GP's solver is an evolutionary algorithm, though of course other solvers work too; for example Una-May O'Reilly used Simulated Annealing, and Kumara Sastry used an iterative Bayesian approach. Even random sampling works pretty well in some cases, as John Koza himself showed. The power of GP isn't the solver; rather, it's the questions that it has asked *and successfully answered* for the first time.

**Symbolic regression** is the problem of inducing an equation describing a relation among variables, given a set of training datapoints. Ideally the equation is simple enough to be interpreted by a human. That goal was one of the originating goals in the field of machine learning, and of course goes back further than that. It's had many labels over the years, from automatic function induction to nonlinear system identification (for the special case of dynamical systems). It's useful for everything from scientific discovery (e.g. discovering laws for pendulums with >1 joints, as Lipson and Schmidt did) to gaining insight into designing electric circuits (e.g. work I've done). It turns out that GP is pretty good at SR, and has become probably the biggest sub-branch of GP research. GP isn't the only way however. For example, I found that generating a giant set of basis functions, then solving them for them all at once with large-scale linear regression also works. It not only works, it's orders of magnitude faster and more scalable (with a small hit to generality).

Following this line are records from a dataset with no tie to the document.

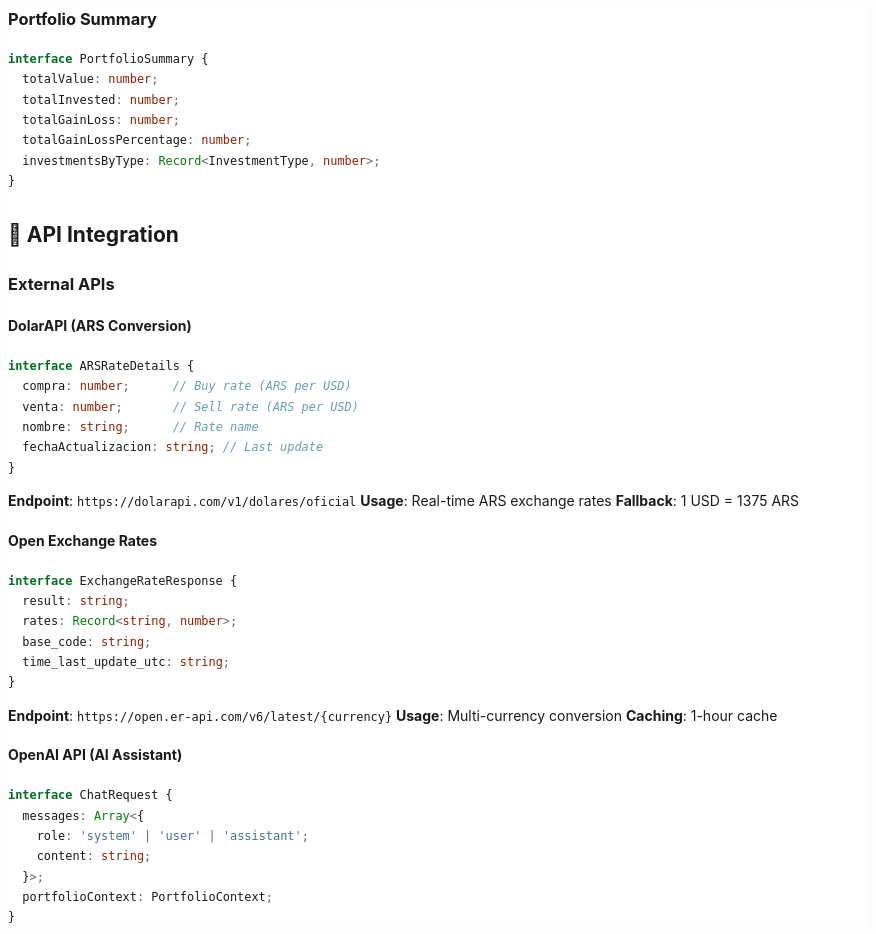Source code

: ### **Portfolio Summary**
```typescript
interface PortfolioSummary {
  totalValue: number;
  totalInvested: number;
  totalGainLoss: number;
  totalGainLossPercentage: number;
  investmentsByType: Record<InvestmentType, number>;
}
```

## 🔌 API Integration

### **External APIs**

#### **DolarAPI (ARS Conversion)**
```typescript
interface ARSRateDetails {
  compra: number;      // Buy rate (ARS per USD)
  venta: number;       // Sell rate (ARS per USD)
  nombre: string;      // Rate name
  fechaActualizacion: string; // Last update
}
```

**Endpoint**: `https://dolarapi.com/v1/dolares/oficial`
**Usage**: Real-time ARS exchange rates
**Fallback**: 1 USD = 1375 ARS

#### **Open Exchange Rates**
```typescript
interface ExchangeRateResponse {
  result: string;
  rates: Record<string, number>;
  base_code: string;
  time_last_update_utc: string;
}
```

**Endpoint**: `https://open.er-api.com/v6/latest/{currency}`
**Usage**: Multi-currency conversion
**Caching**: 1-hour cache

#### **OpenAI API (AI Assistant)**
```typescript
interface ChatRequest {
  messages: Array<{
    role: 'system' | 'user' | 'assistant';
    content: string;
  }>;
  portfolioContext: PortfolioContext;
}
```
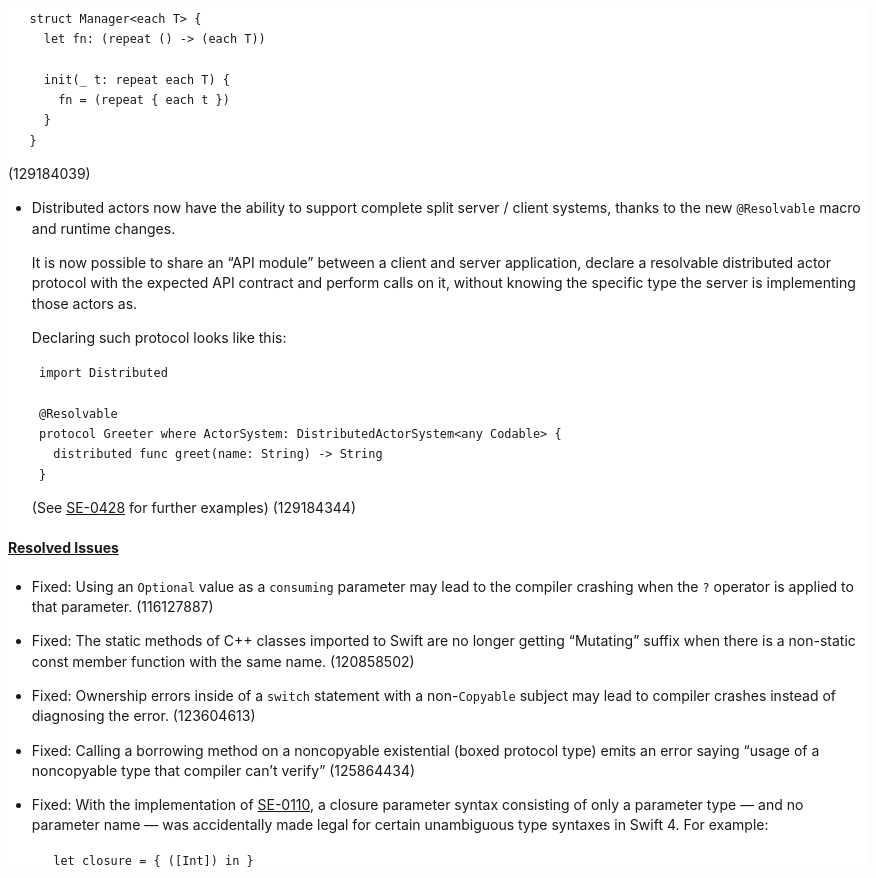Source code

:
   ```
     struct Manager<each T> {
       let fn: (repeat () -> (each T))
   
       init(_ t: repeat each T) {
         fn = (repeat { each t })
       }
     }

  ```

  (129184039)
- Distributed actors now have the ability to support complete split server / client systems, thanks to the new `@Resolvable` macro and runtime changes.

  It is now possible to share an “API module” between a client and server application, declare a resolvable distributed actor protocol with the expected API contract and perform calls on it, without knowing the specific type the server is implementing those actors as.

  Declaring such protocol looks like this:

  ```
   import Distributed 
   
   @Resolvable
   protocol Greeter where ActorSystem: DistributedActorSystem<any Codable> {
     distributed func greet(name: String) -> String
   }

  ```

  (See [SE-0428](https://github.com/apple/swift-evolution/blob/main/proposals/0428-resolve-distributed-actor-protocols.md) for further examples) (129184344)

#### [Resolved Issues](https://developer.apple.com/documentation/xcode-release-notes/xcode-16-release-notes#Resolved-Issues)

- Fixed: Using an `Optional` value as a `consuming` parameter may lead to the compiler crashing when the `?` operator is applied to that parameter. (116127887)
- Fixed: The static methods of C++ classes imported to Swift are no longer getting “Mutating” suffix when there is a non-static const member function with the same name. (120858502)
- Fixed: Ownership errors inside of a `switch` statement with a non-`Copyable` subject may lead to compiler crashes instead of diagnosing the error. (123604613)
- Fixed: Calling a borrowing method on a noncopyable existential (boxed protocol type) emits an error saying “usage of a noncopyable type that compiler can’t verify” (125864434)
- Fixed: With the implementation of [SE-0110](https://github.com/apple/swift-evolution/blob/main/proposals/0110-distinguish-single-tuple-arg.md), a closure parameter syntax consisting of only a parameter type — and no parameter name — was accidentally made legal for certain unambiguous type syntaxes in Swift 4. For example:

  ```
     let closure = { ([Int]) in }

  ```
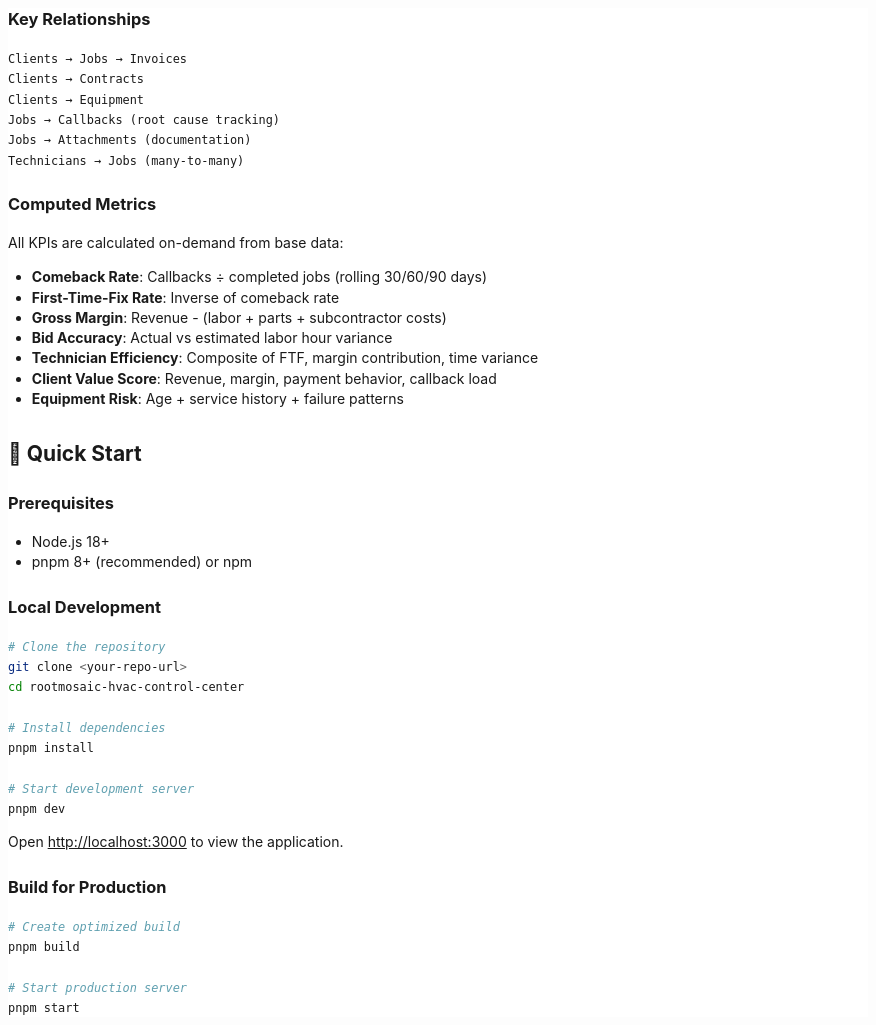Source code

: ### Key Relationships

```
Clients → Jobs → Invoices
Clients → Contracts
Clients → Equipment
Jobs → Callbacks (root cause tracking)
Jobs → Attachments (documentation)
Technicians → Jobs (many-to-many)
```

### Computed Metrics

All KPIs are calculated on-demand from base data:

- **Comeback Rate**: Callbacks ÷ completed jobs (rolling 30/60/90 days)
- **First-Time-Fix Rate**: Inverse of comeback rate
- **Gross Margin**: Revenue - (labor + parts + subcontractor costs)
- **Bid Accuracy**: Actual vs estimated labor hour variance
- **Technician Efficiency**: Composite of FTF, margin contribution, time variance
- **Client Value Score**: Revenue, margin, payment behavior, callback load
- **Equipment Risk**: Age + service history + failure patterns

## 🚀 Quick Start

### Prerequisites

- Node.js 18+ 
- pnpm 8+ (recommended) or npm

### Local Development

```bash
# Clone the repository
git clone <your-repo-url>
cd rootmosaic-hvac-control-center

# Install dependencies
pnpm install

# Start development server
pnpm dev
```

Open [http://localhost:3000](http://localhost:3000) to view the application.

### Build for Production

```bash
# Create optimized build
pnpm build

# Start production server
pnpm start
```
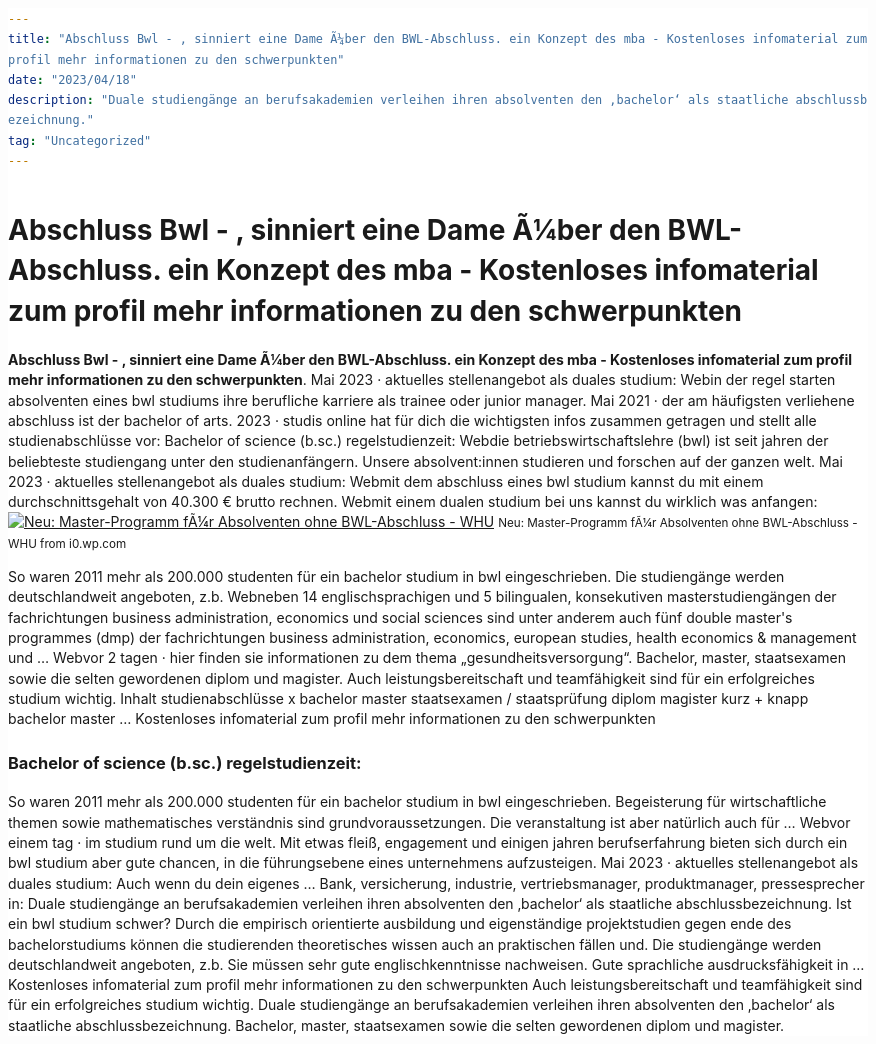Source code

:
 ```yaml
---
title: "Abschluss Bwl - , sinniert eine Dame Ã¼ber den BWL-Abschluss. ein Konzept des mba - Kostenloses infomaterial zum profil mehr informationen zu den schwerpunkten"
date: "2023/04/18"
description: "Duale studiengänge an berufsakademien verleihen ihren absolventen den ‚bachelor‘ als staatliche abschlussbezeichnung."
tag: "Uncategorized"
---
```


# Abschluss Bwl - , sinniert eine Dame Ã¼ber den BWL-Abschluss. ein Konzept des mba - Kostenloses infomaterial zum profil mehr informationen zu den schwerpunkten
**Abschluss Bwl - , sinniert eine Dame Ã¼ber den BWL-Abschluss. ein Konzept des mba - Kostenloses infomaterial zum profil mehr informationen zu den schwerpunkten**. Mai 2023 · aktuelles stellenangebot als duales studium: Webin der regel starten absolventen eines bwl studiums ihre berufliche karriere als trainee oder junior manager. Mai 2021 · der am häufigsten verliehene abschluss ist der bachelor of arts. 2023 · studis online hat für dich die wichtigsten infos zusammen getragen und stellt alle studienabschlüsse vor: Bachelor of science (b.sc.) regel­studien­zeit:
Webdie betriebswirtschaftslehre (bwl) ist seit jahren der beliebteste studiengang unter den studienanfängern. Unsere absolvent:innen studieren und forschen auf der ganzen welt. Mai 2023 · aktuelles stellenangebot als duales studium: Webmit dem abschluss eines bwl studium kannst du mit einem durchschnittsgehalt von 40.300 € brutto rechnen. Webmit einem dualen studium bei uns kannst du wirklich was anfangen:
[![Neu: Master-Programm fÃ¼r Absolventen ohne BWL-Abschluss - WHU](https://i0.wp.com/www.whu.edu/fileadmin/PR/Fotos/2021/Q1/MIB_Banner_Template_1200x800_v3.png "Neu: Master-Programm fÃ¼r Absolventen ohne BWL-Abschluss - WHU")](https://i0.wp.com/www.whu.edu/fileadmin/PR/Fotos/2021/Q1/MIB_Banner_Template_1200x800_v3.png)
<small>Neu: Master-Programm fÃ¼r Absolventen ohne BWL-Abschluss - WHU from i0.wp.com</small>

So waren 2011 mehr als 200.000 studenten für ein bachelor studium in bwl eingeschrieben. Die studiengänge werden deutschlandweit angeboten, z.b. Webneben 14 englischsprachigen und 5 bilingualen, konsekutiven masterstudiengängen der fachrichtungen business administration, economics und social sciences sind unter anderem auch fünf double master&#039;s programmes (dmp) der fachrichtungen business administration, economics, european studies, health economics &amp; management und … Webvor 2 tagen · hier finden sie informationen zu dem thema „gesundheitsversorgung“. Bachelor, master, staatsexamen sowie die selten gewordenen diplom und magister. Auch leistungsbereitschaft und teamfähigkeit sind für ein erfolgreiches studium wichtig. Inhalt studienabschlüsse x bachelor master staatsexamen / staatsprüfung diplom magister kurz + knapp bachelor master … Kostenloses infomaterial zum profil mehr informationen zu den schwerpunkten

### Bachelor of science (b.sc.) regel­studien­zeit:
So waren 2011 mehr als 200.000 studenten für ein bachelor studium in bwl eingeschrieben. Begeisterung für wirtschaftliche themen sowie mathematisches verständnis sind grundvoraussetzungen. Die veranstaltung ist aber natürlich auch für … Webvor einem tag · im studium rund um die welt. Mit etwas fleiß, engagement und einigen jahren berufserfahrung bieten sich durch ein bwl studium aber gute chancen, in die führungsebene eines unternehmens aufzusteigen. Mai 2023 · aktuelles stellenangebot als duales studium: Auch wenn du dein eigenes … Bank, versicherung, industrie, vertriebsmanager, produktmanager, pressesprecher in: Duale studiengänge an berufsakademien verleihen ihren absolventen den ‚bachelor‘ als staatliche abschlussbezeichnung. Ist ein bwl studium schwer? Durch die empirisch orientierte ausbildung und eigenständige projektstudien gegen ende des bachelorstudiums können die studierenden theoretisches wissen auch an praktischen fällen und. Die studiengänge werden deutschlandweit angeboten, z.b. Sie müssen sehr gute englisch­kenntnisse nachweisen.
Gute sprachliche ausdrucksfähigkeit in … Kostenloses infomaterial zum profil mehr informationen zu den schwerpunkten Auch leistungsbereitschaft und teamfähigkeit sind für ein erfolgreiches studium wichtig. Duale studiengänge an berufsakademien verleihen ihren absolventen den ‚bachelor‘ als staatliche abschlussbezeichnung. Bachelor, master, staatsexamen sowie die selten gewordenen diplom und magister.
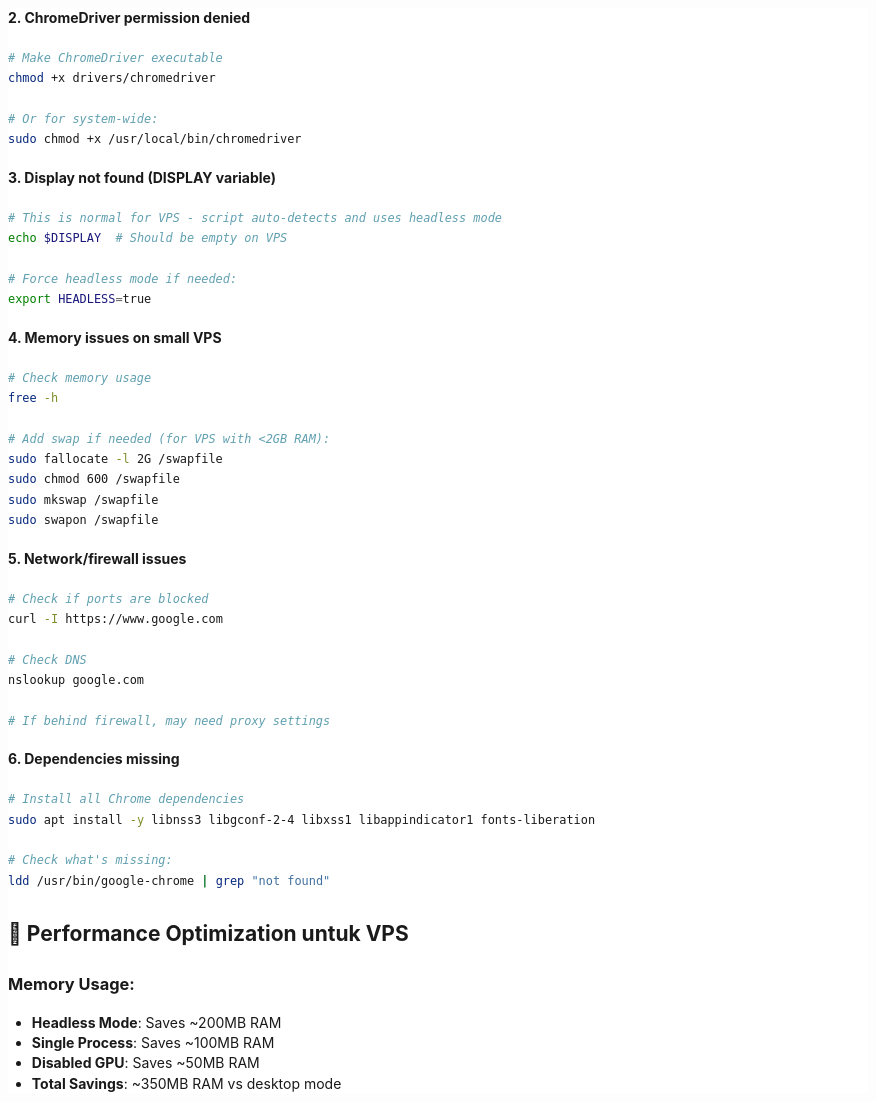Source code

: #### **2. ChromeDriver permission denied**
```bash
# Make ChromeDriver executable
chmod +x drivers/chromedriver

# Or for system-wide:
sudo chmod +x /usr/local/bin/chromedriver
```

#### **3. Display not found (DISPLAY variable)**
```bash
# This is normal for VPS - script auto-detects and uses headless mode
echo $DISPLAY  # Should be empty on VPS

# Force headless mode if needed:
export HEADLESS=true
```

#### **4. Memory issues on small VPS**
```bash
# Check memory usage
free -h

# Add swap if needed (for VPS with <2GB RAM):
sudo fallocate -l 2G /swapfile
sudo chmod 600 /swapfile
sudo mkswap /swapfile
sudo swapon /swapfile
```

#### **5. Network/firewall issues**
```bash
# Check if ports are blocked
curl -I https://www.google.com

# Check DNS
nslookup google.com

# If behind firewall, may need proxy settings
```

#### **6. Dependencies missing**
```bash
# Install all Chrome dependencies
sudo apt install -y libnss3 libgconf-2-4 libxss1 libappindicator1 fonts-liberation

# Check what's missing:
ldd /usr/bin/google-chrome | grep "not found"
```

## 🎯 Performance Optimization untuk VPS

### **Memory Usage:**
- **Headless Mode**: Saves ~200MB RAM
- **Single Process**: Saves ~100MB RAM  
- **Disabled GPU**: Saves ~50MB RAM
- **Total Savings**: ~350MB RAM vs desktop mode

Finally... how does **Google find furry robots**? In other words, how does Google do image search? How they do it now is more Deep Learning based. But back in the days of NIPS '09 they did it by large scale linear classification. Image search was one of the drivers of large scale linear modeling. It was a revelation to me that you could build a linear model with 10K or 1M input variables (or even 1T these days - thanks VW), in a sane amount of time on a single processor, with # training points << # input variables. This last bit is thanks to regularization, which mathematically amounts to minimizing the volume of the confidence ellipsoid of future predictions, or put simply minimizing how much you can screw up when predicting. The effect is that models use fewer input variables or have a smaller slope. Large scale linear modeling is ridiculously useful.